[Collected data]
═══

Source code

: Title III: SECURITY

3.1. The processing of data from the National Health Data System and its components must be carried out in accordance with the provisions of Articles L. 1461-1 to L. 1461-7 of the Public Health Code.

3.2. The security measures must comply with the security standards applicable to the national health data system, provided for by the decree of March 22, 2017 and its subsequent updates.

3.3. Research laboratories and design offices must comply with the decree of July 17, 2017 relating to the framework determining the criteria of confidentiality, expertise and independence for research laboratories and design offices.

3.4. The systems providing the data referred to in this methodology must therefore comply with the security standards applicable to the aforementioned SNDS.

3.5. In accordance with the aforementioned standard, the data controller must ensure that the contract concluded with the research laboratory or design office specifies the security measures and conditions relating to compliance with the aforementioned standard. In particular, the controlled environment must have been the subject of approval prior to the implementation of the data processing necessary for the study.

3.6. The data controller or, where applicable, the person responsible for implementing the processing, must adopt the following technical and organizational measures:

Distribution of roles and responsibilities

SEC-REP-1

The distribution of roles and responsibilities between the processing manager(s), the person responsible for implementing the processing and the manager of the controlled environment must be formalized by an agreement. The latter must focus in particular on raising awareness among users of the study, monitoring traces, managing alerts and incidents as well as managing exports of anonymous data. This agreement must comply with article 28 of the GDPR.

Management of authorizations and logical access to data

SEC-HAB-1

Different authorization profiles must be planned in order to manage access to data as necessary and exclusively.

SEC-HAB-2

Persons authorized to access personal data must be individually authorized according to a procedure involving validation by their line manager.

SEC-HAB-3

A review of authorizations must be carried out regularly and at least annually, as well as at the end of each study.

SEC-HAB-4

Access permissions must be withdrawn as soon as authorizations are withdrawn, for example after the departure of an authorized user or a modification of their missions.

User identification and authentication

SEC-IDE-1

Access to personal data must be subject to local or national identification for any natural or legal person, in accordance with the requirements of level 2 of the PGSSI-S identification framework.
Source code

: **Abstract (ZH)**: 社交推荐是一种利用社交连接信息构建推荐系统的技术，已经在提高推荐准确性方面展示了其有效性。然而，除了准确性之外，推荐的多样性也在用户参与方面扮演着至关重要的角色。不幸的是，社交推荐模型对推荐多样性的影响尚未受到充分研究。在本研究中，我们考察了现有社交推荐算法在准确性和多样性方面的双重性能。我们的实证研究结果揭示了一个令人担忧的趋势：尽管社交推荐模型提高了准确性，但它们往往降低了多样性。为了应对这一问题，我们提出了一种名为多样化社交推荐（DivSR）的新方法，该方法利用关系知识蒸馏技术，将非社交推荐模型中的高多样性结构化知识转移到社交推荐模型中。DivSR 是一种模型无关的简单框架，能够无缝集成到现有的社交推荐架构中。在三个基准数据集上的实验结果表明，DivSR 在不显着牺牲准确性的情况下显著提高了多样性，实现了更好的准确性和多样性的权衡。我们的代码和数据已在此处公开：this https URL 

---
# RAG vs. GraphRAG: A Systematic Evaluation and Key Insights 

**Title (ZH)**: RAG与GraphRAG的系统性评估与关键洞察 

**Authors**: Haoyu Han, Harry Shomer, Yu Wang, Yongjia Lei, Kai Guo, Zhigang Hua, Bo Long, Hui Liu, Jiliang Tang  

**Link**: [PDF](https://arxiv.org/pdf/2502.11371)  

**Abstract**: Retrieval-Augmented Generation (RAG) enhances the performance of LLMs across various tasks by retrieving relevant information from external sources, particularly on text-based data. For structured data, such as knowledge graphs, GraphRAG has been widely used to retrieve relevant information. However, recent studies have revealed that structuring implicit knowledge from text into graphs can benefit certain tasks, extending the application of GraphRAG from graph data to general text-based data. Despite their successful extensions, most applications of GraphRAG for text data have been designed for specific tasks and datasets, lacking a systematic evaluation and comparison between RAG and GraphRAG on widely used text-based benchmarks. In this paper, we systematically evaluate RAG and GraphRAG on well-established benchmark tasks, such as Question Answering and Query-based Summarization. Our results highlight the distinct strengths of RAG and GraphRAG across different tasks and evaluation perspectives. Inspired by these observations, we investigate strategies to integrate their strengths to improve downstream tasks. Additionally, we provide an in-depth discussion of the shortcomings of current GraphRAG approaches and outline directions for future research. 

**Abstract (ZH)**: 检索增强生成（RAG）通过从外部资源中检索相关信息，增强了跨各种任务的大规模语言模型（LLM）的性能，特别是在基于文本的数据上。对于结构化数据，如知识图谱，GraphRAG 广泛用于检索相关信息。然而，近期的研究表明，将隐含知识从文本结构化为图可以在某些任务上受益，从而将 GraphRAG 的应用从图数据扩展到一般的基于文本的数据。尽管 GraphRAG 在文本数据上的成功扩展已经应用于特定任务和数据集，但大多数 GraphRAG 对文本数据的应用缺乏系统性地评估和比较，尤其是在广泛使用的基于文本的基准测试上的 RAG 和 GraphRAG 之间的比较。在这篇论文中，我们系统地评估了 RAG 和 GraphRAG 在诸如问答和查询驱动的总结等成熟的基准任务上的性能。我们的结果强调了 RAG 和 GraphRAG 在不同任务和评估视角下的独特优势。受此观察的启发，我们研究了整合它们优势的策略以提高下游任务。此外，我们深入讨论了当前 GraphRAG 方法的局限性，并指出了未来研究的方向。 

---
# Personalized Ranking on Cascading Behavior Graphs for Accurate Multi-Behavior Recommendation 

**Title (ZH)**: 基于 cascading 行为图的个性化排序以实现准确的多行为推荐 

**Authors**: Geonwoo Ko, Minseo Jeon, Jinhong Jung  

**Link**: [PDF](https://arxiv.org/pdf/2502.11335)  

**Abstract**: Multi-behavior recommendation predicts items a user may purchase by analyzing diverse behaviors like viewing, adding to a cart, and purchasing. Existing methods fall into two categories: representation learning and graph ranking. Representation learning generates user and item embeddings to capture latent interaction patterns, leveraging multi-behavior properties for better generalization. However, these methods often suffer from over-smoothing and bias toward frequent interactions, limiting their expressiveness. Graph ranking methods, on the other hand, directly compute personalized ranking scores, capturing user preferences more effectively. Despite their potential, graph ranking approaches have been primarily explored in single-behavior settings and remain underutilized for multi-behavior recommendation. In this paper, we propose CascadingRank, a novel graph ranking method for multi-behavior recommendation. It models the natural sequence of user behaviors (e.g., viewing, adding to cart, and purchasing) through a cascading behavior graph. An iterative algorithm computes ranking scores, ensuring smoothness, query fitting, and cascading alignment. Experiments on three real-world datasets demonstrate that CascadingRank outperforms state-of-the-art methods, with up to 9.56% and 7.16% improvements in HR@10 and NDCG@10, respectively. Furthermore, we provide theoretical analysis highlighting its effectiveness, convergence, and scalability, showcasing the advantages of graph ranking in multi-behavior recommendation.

═══

Copy out all of the data exactly, leaving nothing out.

Source code

: Title III: SECURITY

3.1. The processing of data from the National Health Data System and its components must be carried out in accordance with the provisions of Articles L. 1461-1 to L. 1461-7 of the Public Health Code.

3.2. The security measures must comply with the security standards applicable to the national health data system, provided for by the decree of March 22, 2017 and its subsequent updates.

3.3. Research laboratories and design offices must comply with the decree of July 17, 2017 relating to the framework determining the criteria of confidentiality, expertise and independence for research laboratories and design offices.

3.4. The systems providing the data referred to in this methodology must therefore comply with the security standards applicable to the aforementioned SNDS.

3.5. In accordance with the aforementioned standard, the data controller must ensure that the contract concluded with the research laboratory or design office specifies the security measures and conditions relating to compliance with the aforementioned standard. In particular, the controlled environment must have been the subject of approval prior to the implementation of the data processing necessary for the study.

3.6. The data controller or, where applicable, the person responsible for implementing the processing, must adopt the following technical and organizational measures:

Distribution of roles and responsibilities

SEC-REP-1

The distribution of roles and responsibilities between the processing manager(s), the person responsible for implementing the processing and the manager of the controlled environment must be formalized by an agreement. The latter must focus in particular on raising awareness among users of the study, monitoring traces, managing alerts and incidents as well as managing exports of anonymous data. This agreement must comply with article 28 of the GDPR.

Management of authorizations and logical access to data

SEC-HAB-1

Different authorization profiles must be planned in order to manage access to data as necessary and exclusively.

SEC-HAB-2

Persons authorized to access personal data must be individually authorized according to a procedure involving validation by their line manager.

SEC-HAB-3

A review of authorizations must be carried out regularly and at least annually, as well as at the end of each study.

SEC-HAB-4

Access permissions must be withdrawn as soon as authorizations are withdrawn, for example after the departure of an authorized user or a modification of their missions.

User identification and authentication

SEC-IDE-1

Access to personal data must be subject to local or national identification for any natural or legal person, in accordance with the requirements of level 2 of the PGSSI-S identification framework.
Source code

: **Abstract (ZH)**: 社交推荐是一种利用社交连接信息构建推荐系统的技术，已经在提高推荐准确性方面展示了其有效性。然而，除了准确性之外，推荐的多样性也在用户参与方面扮演着至关重要的角色。不幸的是，社交推荐模型对推荐多样性的影响尚未受到充分研究。在本研究中，我们考察了现有社交推荐算法在准确性和多样性方面的双重性能。我们的实证研究结果揭示了一个令人担忧的趋势：尽管社交推荐模型提高了准确性，但它们往往降低了多样性。为了应对这一问题，我们提出了一种名为多样化社交推荐（DivSR）的新方法，该方法利用关系知识蒸馏技术，将非社交推荐模型中的高多样性结构化知识转移到社交推荐模型中。DivSR 是一种模型无关的简单框架，能够无缝集成到现有的社交推荐架构中。在三个基准数据集上的实验结果表明，DivSR 在不显着牺牲准确性的情况下显著提高了多样性，实现了更好的准确性和多样性的权衡。我们的代码和数据已在此处公开：this https URL 

---
# RAG vs. GraphRAG: A Systematic Evaluation and Key Insights 

**Title (ZH)**: RAG与GraphRAG的系统性评估与关键洞察 

**Authors**: Haoyu Han, Harry Shomer, Yu Wang, Yongjia Lei, Kai Guo, Zhigang Hua, Bo Long, Hui Liu, Jiliang Tang  

**Link**: [PDF](https://arxiv.org/pdf/2502.11371)  

**Abstract**: Retrieval-Augmented Generation (RAG) enhances the performance of LLMs across various tasks by retrieving relevant information from external sources, particularly on text-based data. For structured data, such as knowledge graphs, GraphRAG has been widely used to retrieve relevant information. However, recent studies have revealed that structuring implicit knowledge from text into graphs can benefit certain tasks, extending the application of GraphRAG from graph data to general text-based data. Despite their successful extensions, most applications of GraphRAG for text data have been designed for specific tasks and datasets, lacking a systematic evaluation and comparison between RAG and GraphRAG on widely used text-based benchmarks. In this paper, we systematically evaluate RAG and GraphRAG on well-established benchmark tasks, such as Question Answering and Query-based Summarization. Our results highlight the distinct strengths of RAG and GraphRAG across different tasks and evaluation perspectives. Inspired by these observations, we investigate strategies to integrate their strengths to improve downstream tasks. Additionally, we provide an in-depth discussion of the shortcomings of current GraphRAG approaches and outline directions for future research. 

**Abstract (ZH)**: 检索增强生成（RAG）通过从外部资源中检索相关信息，增强了跨各种任务的大规模语言模型（LLM）的性能，特别是在基于文本的数据上。对于结构化数据，如知识图谱，GraphRAG 广泛用于检索相关信息。然而，近期的研究表明，将隐含知识从文本结构化为图可以在某些任务上受益，从而将 GraphRAG 的应用从图数据扩展到一般的基于文本的数据。尽管 GraphRAG 在文本数据上的成功扩展已经应用于特定任务和数据集，但大多数 GraphRAG 对文本数据的应用缺乏系统性地评估和比较，尤其是在广泛使用的基于文本的基准测试上的 RAG 和 GraphRAG 之间的比较。在这篇论文中，我们系统地评估了 RAG 和 GraphRAG 在诸如问答和查询驱动的总结等成熟的基准任务上的性能。我们的结果强调了 RAG 和 GraphRAG 在不同任务和评估视角下的独特优势。受此观察的启发，我们研究了整合它们优势的策略以提高下游任务。此外，我们深入讨论了当前 GraphRAG 方法的局限性，并指出了未来研究的方向。 

---
# Personalized Ranking on Cascading Behavior Graphs for Accurate Multi-Behavior Recommendation 

**Title (ZH)**: 基于 cascading 行为图的个性化排序以实现准确的多行为推荐 

**Authors**: Geonwoo Ko, Minseo Jeon, Jinhong Jung  

**Link**: [PDF](https://arxiv.org/pdf/2502.11335)  

**Abstract**: Multi-behavior recommendation predicts items a user may purchase by analyzing diverse behaviors like viewing, adding to a cart, and purchasing. Existing methods fall into two categories: representation learning and graph ranking. Representation learning generates user and item embeddings to capture latent interaction patterns, leveraging multi-behavior properties for better generalization. However, these methods often suffer from over-smoothing and bias toward frequent interactions, limiting their expressiveness. Graph ranking methods, on the other hand, directly compute personalized ranking scores, capturing user preferences more effectively. Despite their potential, graph ranking approaches have been primarily explored in single-behavior settings and remain underutilized for multi-behavior recommendation. In this paper, we propose CascadingRank, a novel graph ranking method for multi-behavior recommendation. It models the natural sequence of user behaviors (e.g., viewing, adding to cart, and purchasing) through a cascading behavior graph. An iterative algorithm computes ranking scores, ensuring smoothness, query fitting, and cascading alignment. Experiments on three real-world datasets demonstrate that CascadingRank outperforms state-of-the-art methods, with up to 9.56% and 7.16% improvements in HR@10 and NDCG@10, respectively. Furthermore, we provide theoretical analysis highlighting its effectiveness, convergence, and scalability, showcasing the advantages of graph ranking in multi-behavior recommendation.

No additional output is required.